Cumhur İttifakı ortağımızın öncülüğünde son dönemde ortaya konan yaklaşımların bu geniş arka plan ışığında önyargısız olarak değerlendirilmesinin daha faydalı olacağı kanaatindeyiz. Bu yaklaşım; kadim devlet aklının, milletimizin binlerce yıllık tecrübesinden süzülüp gelen irfanının gereğidir.
Yeni şeyler söylememiz gereken sorunları görmezden gelen değil, kararlı irade ortaya koyup çözmemiz gereken bir iklime girdik. Aksi halde nevzuhur devletlerden ve toplumlardan bir farkımız kalmaz. Hiç uzağa gitmemize gerek yok. Milli Mücadele tek başına bu halkın en zor şartlarda bile neler yapabileceğinin en güzel timsalidir.

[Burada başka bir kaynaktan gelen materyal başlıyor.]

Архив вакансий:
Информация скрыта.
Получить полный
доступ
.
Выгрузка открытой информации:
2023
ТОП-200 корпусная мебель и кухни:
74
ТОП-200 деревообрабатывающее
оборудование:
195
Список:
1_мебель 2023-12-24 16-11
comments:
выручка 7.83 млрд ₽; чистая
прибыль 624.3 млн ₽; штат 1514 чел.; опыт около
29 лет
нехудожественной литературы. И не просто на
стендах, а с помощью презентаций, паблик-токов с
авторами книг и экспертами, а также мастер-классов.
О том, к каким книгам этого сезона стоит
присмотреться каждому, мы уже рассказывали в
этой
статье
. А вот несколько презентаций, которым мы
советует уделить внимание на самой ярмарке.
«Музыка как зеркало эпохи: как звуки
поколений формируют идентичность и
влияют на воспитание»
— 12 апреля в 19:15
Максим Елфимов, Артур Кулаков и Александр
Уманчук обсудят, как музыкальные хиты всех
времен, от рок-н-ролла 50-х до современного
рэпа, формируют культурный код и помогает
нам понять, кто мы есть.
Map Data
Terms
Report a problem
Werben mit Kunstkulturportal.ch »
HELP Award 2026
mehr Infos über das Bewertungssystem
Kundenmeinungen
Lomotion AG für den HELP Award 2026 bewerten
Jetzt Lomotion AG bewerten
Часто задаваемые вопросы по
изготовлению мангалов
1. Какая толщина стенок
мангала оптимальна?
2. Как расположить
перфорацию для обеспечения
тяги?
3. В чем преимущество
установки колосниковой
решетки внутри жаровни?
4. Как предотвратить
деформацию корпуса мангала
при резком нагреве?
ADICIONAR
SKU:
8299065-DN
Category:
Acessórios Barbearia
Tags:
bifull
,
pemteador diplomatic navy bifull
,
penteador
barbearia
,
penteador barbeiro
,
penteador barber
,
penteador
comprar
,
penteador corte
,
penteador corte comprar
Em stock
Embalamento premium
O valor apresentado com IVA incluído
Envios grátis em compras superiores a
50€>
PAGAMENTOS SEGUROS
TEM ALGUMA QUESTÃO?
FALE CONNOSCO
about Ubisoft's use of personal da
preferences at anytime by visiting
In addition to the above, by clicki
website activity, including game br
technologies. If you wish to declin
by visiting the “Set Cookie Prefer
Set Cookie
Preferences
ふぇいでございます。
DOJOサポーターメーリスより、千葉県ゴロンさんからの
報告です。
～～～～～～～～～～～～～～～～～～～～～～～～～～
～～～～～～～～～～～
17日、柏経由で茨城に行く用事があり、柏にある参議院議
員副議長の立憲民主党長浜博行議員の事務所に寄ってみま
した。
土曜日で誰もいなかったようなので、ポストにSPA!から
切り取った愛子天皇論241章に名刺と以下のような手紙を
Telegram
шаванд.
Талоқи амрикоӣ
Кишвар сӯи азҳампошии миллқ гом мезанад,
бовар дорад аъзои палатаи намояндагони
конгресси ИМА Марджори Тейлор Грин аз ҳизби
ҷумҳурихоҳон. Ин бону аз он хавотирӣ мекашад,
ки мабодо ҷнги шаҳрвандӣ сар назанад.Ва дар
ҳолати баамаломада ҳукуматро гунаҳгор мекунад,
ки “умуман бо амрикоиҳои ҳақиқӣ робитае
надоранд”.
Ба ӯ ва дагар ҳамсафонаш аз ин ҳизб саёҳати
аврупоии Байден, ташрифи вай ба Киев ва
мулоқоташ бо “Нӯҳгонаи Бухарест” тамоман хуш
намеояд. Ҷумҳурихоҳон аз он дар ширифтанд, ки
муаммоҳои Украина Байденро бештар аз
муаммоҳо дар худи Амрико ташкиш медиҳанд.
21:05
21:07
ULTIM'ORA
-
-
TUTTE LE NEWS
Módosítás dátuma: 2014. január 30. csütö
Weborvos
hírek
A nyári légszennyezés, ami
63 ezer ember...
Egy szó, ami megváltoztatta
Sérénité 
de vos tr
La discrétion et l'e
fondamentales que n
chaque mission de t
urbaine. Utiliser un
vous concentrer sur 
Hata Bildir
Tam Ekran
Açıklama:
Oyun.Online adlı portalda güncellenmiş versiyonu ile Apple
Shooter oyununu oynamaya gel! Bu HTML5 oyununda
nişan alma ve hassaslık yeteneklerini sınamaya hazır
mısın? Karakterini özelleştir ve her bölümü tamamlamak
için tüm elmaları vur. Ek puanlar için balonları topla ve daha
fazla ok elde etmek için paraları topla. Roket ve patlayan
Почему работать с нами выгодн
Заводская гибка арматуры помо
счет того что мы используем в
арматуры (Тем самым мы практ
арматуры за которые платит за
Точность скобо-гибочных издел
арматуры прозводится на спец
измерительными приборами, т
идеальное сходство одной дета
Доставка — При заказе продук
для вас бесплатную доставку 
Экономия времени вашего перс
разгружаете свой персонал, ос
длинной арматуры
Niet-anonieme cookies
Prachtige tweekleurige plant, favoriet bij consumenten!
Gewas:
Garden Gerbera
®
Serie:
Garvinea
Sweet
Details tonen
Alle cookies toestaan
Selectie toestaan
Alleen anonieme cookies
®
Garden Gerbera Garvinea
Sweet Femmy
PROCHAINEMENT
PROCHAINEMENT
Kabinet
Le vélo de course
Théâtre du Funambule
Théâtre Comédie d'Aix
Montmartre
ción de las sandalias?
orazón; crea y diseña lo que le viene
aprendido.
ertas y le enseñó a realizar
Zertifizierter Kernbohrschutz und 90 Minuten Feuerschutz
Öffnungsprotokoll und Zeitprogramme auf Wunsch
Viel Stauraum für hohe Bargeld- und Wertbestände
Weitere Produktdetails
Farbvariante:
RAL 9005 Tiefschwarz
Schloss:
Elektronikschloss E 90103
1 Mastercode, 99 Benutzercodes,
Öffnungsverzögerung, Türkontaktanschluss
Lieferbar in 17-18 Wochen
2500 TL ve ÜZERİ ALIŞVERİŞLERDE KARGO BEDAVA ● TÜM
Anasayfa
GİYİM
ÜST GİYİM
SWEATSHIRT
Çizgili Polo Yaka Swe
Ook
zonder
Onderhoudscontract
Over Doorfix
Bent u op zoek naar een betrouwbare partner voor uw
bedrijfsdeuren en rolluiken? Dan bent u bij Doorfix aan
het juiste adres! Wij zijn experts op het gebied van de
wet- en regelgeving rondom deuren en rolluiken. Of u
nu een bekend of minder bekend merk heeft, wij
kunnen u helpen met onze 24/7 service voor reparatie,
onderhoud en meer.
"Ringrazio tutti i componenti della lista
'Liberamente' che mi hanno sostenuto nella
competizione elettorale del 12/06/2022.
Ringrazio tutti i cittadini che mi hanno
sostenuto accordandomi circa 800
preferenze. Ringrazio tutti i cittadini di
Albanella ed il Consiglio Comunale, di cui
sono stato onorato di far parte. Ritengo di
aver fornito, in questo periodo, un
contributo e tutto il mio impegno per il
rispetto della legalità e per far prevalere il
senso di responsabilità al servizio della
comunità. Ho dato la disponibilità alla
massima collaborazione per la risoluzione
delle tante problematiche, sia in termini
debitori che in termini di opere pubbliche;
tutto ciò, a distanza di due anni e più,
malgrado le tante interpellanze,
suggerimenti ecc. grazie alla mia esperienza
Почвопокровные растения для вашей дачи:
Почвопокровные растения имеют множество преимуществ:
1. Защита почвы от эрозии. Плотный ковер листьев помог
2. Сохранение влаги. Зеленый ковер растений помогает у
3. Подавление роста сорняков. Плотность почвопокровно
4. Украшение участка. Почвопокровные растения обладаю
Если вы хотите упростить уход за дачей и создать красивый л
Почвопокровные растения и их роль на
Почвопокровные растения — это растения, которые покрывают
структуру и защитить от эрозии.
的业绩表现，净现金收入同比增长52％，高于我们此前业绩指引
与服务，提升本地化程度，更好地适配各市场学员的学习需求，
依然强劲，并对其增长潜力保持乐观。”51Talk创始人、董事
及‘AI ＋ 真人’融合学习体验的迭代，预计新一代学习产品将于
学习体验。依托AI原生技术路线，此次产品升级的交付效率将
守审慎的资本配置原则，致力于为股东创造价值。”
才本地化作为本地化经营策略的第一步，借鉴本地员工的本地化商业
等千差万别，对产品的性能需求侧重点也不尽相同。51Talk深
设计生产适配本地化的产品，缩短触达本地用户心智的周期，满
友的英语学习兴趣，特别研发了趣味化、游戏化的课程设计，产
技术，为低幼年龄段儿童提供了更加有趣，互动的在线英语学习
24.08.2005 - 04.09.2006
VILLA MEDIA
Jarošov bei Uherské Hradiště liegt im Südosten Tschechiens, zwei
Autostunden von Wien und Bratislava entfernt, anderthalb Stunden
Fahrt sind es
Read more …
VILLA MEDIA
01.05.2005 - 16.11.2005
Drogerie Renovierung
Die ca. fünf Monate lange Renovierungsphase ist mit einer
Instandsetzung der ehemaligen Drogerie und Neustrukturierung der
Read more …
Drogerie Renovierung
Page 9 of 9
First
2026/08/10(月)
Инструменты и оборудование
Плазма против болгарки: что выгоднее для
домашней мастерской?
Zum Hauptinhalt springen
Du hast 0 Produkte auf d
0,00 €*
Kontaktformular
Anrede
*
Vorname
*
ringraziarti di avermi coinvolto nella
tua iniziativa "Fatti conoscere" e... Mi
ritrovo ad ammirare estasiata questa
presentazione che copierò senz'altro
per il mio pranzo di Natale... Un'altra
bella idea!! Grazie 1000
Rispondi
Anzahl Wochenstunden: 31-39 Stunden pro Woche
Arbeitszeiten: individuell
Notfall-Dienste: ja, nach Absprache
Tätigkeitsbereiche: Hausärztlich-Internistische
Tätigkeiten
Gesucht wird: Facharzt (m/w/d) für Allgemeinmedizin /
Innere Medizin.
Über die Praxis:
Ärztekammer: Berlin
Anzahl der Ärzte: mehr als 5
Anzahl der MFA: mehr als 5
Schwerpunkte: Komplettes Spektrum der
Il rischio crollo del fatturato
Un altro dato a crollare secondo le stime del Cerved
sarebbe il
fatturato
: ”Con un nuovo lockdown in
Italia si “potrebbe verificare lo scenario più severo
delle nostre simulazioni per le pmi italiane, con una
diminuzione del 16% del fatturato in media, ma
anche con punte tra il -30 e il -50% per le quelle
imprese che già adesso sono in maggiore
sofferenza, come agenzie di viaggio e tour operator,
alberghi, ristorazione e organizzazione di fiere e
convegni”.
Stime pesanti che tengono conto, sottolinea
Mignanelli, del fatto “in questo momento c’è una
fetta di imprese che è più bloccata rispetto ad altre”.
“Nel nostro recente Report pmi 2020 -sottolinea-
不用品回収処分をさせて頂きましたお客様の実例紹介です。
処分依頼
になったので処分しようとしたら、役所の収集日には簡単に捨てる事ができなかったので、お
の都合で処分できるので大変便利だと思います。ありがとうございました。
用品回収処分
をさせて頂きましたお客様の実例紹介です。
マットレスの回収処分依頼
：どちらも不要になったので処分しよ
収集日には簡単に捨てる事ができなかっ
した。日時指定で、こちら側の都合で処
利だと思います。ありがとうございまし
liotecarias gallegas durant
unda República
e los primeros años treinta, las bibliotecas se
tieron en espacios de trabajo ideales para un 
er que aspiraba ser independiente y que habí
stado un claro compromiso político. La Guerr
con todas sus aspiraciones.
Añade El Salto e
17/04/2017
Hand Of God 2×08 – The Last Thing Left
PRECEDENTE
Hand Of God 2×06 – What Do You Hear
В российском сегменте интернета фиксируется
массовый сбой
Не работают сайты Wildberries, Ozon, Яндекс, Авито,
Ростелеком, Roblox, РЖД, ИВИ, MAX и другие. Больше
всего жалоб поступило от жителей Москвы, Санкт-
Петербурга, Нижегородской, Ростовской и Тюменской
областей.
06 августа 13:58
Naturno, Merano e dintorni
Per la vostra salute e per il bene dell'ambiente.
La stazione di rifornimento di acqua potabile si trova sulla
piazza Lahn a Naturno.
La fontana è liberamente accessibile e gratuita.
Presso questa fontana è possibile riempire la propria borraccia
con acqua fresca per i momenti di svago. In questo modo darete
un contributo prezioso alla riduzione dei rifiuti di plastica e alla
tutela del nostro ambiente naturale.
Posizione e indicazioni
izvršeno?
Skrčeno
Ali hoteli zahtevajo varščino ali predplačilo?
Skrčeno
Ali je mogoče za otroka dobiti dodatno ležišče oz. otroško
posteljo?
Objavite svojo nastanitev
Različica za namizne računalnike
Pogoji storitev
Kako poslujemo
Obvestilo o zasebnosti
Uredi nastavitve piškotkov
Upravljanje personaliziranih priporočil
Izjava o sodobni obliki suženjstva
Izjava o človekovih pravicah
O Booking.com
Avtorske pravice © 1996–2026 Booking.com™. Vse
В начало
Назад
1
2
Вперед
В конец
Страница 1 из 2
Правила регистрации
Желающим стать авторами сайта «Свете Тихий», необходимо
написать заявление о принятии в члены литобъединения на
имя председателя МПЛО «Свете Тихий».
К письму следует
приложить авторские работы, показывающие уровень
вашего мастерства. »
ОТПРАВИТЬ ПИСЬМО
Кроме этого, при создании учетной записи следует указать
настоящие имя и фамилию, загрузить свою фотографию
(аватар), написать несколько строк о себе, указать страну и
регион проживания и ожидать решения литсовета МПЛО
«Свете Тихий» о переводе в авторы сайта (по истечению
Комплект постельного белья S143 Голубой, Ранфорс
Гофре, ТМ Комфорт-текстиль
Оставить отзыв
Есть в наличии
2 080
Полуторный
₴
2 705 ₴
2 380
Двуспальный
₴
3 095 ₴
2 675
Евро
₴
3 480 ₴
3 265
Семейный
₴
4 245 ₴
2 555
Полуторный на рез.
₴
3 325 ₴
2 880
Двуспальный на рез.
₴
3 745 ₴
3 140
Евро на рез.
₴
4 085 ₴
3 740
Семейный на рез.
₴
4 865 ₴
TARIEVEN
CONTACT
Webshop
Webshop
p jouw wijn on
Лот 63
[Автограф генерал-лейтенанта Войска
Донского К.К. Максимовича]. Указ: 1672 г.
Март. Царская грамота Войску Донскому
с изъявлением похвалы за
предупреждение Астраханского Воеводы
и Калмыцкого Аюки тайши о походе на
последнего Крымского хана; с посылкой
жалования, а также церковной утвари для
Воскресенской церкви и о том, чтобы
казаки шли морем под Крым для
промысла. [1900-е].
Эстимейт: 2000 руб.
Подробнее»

Milli Mücadelede asker sayısı, ekonomik güç, silah, teçhizat, ulaşım ve istihbarat imkanları bakımından üstün olan taraf işgalcilerdi. Ama zaferi kazanan biz olduk. Çünkü Kuva-yı milliyeyi amil ve irade-i milliyeyi hakim kılmak hedefiyle el ele verdik, yek vücut olduk. Milli Mücadelede hiç kimse yan yana yürüdüğü arkadaşına Türk mü, Kürt mü, Alevi mi, Sünni mi olduğunu sormadı. Ülkenin dört bir yanındaki illerimizin temsilcileri Ankara’da buluşup büyük millet meclisinde omuz omuza verdir birlik oldu.
Cumhuriyetimizi kurarak çıktığımız yeni yol, zaman içerisinde mazlum milletlerin bağımsızlıklarını kazanmalarına giden kapıları açmıştır.
Bugün de bir asır önce meclis kürsüsünde yaşanan iklimi yeniden hissediyor, aynı şeye inanıyor, aynı şeyi söylüyoruz. Bir asır önce olduğu gibi dünyanın dört bir yanındaki kardeşlerimizin umudunu yaşatacak, azmini bileyecek, inancını kökleyecek tarihi bir duruş sergiliyoruz.
Hiçbir zorluk bizi yolunuzdan alıkoyamayacak. Milletçe ve devletçe dünyada ve bölgemizde oynanan oyunlar karşısında kaçmayacak, geri adım atmayacak, karanlık senaryolara teslim olmayacak, sinsi oyunlara yenilmeyeceğiz. Tam tersine onurlu ve dirayetli duruşumuzdan taviz vermeden, kendimize yakışır şekilde mücadeleye devam edeceğiz. Sınırlarımızın güvenliğiyle yetinmeyecek, bölgemizin ve dünyanın huzur, mazlumların felahı için çalışmaktan vazgeçmeyeceğiz.
Siyasi, sosyal ve ekonomik tüm hedefleriyle Türkiye Yüzyılını mutlaka ama mutlaka hayata geçireceğiz."